WR Lynch and American Consulate in Shanghai, China

     The American Consulate General in Shanghai, China, is among the oldest American diplomatic and consular posts in the Far East, and the second oldest in China, dating to the mid-nineteenth century, following the conclusion of a treaty of "peace, amity and commerce" between the United States and the Qing Dynasty in 1844.  American businessman Henry Wolcott--local agent for a Boston trading company--raised the Stars and Stripes above his company office near the Bund and became the first Acting U.S. Consul in Shanghai.
     In 1854, the United States Government appointed Robert Murphy the first professional American Consul in Shanghai.  His offices were located at 36 Huangpu Road, in the area that would soon become the center of Shanghai's American Settlement.    
     By the early twentieth century, more than 1,500 Americans called Shanghai home.  The American Community contributed to the economy and life of the city, founding businesses, hospitals, schools, and educational exchanges.  In 1916, the Consulate General moved to new buildings at 13-14 Huangpu Road.  These buildings--at a cost of $355,000, were the most expensive U.S. Embassy or consulate in the world at that time.  By the 1930's The Consulate General hosted a staff of ten State Department officials, (Will Lynch was there beginning in 1921) a trade commissioner from the Department of Commerce, and an agent from the Department of Agriculture, as well as the U.S. Court for China, a jail, wharf, post office, and a parade ground for visiting Navy and Marine detachments.
     In the years prior to World War II, Shanghai was the seventh largest city in the world, and had become the financial and commercial center of Asia.  Years of trade and interaction with the West were thrown into disarray, however, beginning with the 1932 Japanese attack on Shanghai's Zhabel District.  In 1933, events pushed the U.S. Consulate General south of Suzhou Creek, leaving the old American Settlement for the first time in nearly 80 years.  By December 1941, however, Japanese advances into Shanghai forced the closure of the Consulate for the duration of the war. 
(Taken from "The Consulate General of the United States Shanghai, China")

           As you have read in the diary, Will Lynch was taken prisoner in 1941 and repatriated in 1942 off the coast of Portuguese East Africa.
 During the rest of World War II, from 1942 to 1945, Will Lynch served in posts in the American Consulates in Cairo, Egypt and Istanbul, Turkey.  As the War was ending, he returned home, married and expected to be sent to Belgrade Yugoslavia.   Instead when the war ended in late summer of 1945, Will and his wife, Christie, moved back to Shanghai, where he was instructed to reopen the Consulate there.   

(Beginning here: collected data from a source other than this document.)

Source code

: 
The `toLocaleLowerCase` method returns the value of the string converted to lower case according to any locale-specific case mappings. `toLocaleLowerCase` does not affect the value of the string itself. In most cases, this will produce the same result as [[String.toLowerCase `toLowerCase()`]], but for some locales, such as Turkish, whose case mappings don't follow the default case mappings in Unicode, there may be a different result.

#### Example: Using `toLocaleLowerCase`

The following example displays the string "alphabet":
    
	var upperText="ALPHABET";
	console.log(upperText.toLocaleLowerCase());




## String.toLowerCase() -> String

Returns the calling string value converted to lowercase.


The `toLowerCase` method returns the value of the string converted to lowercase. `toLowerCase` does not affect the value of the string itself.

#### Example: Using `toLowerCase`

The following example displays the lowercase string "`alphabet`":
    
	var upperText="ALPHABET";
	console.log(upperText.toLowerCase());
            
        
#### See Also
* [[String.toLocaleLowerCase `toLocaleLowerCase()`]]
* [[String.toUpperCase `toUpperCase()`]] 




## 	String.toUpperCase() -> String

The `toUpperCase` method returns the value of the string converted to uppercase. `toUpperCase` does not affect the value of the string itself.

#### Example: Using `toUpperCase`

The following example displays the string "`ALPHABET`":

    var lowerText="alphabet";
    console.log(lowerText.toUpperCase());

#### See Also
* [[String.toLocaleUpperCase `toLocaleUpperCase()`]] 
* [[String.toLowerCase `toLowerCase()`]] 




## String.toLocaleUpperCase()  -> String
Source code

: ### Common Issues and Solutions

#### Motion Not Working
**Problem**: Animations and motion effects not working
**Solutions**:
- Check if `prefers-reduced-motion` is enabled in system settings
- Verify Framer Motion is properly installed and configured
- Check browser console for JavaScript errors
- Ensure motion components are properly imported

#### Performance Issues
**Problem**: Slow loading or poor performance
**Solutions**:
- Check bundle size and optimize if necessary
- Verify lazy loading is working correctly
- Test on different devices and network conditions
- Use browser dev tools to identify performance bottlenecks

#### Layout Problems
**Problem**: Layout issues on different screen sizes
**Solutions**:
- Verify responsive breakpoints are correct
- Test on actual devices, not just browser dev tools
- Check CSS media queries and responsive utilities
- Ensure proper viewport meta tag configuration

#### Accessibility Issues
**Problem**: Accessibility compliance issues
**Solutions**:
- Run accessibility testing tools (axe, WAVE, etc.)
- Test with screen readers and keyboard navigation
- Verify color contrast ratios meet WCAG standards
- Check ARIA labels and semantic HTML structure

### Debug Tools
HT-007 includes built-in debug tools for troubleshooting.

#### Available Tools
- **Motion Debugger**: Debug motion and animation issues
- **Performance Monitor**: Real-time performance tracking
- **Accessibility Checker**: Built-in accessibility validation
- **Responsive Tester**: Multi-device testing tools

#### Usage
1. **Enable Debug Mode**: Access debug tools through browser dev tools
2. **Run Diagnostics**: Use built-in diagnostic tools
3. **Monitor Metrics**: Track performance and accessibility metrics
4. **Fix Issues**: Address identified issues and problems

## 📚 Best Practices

    They found Post-war Shanghai a different city; the foreign settlements had been abolished and civil war soon engulfed the country.  No letters from Will Lynch to the family remain, but I can remember reading letters from his wife Christie saying that she feared for his life.  Inflation was so bad that employees were paid daily, with large trucks filled with bags of worthless cash for their pay.  The Communists were becoming a strong force in the city, and Will Lynch became very frustrated with having to deal with them.     
     On May 1949, the People's Liberation Army entered Shanghai.  The new Communist government did not recognize the diplomatic status of the Consulate staff, and on April 26, 1950, Consul General Walter McConaughy lowered the American flag and closed the Consulate.  
     In 1950, Will Lynch retired from his nearly 30 year career in the American State Department Consular Service, and he and Christie lived in Long Beach, California the rest of their lives.
     The Consulate was not reopened until April 28, 1980, almost exactly 30 years after it closed.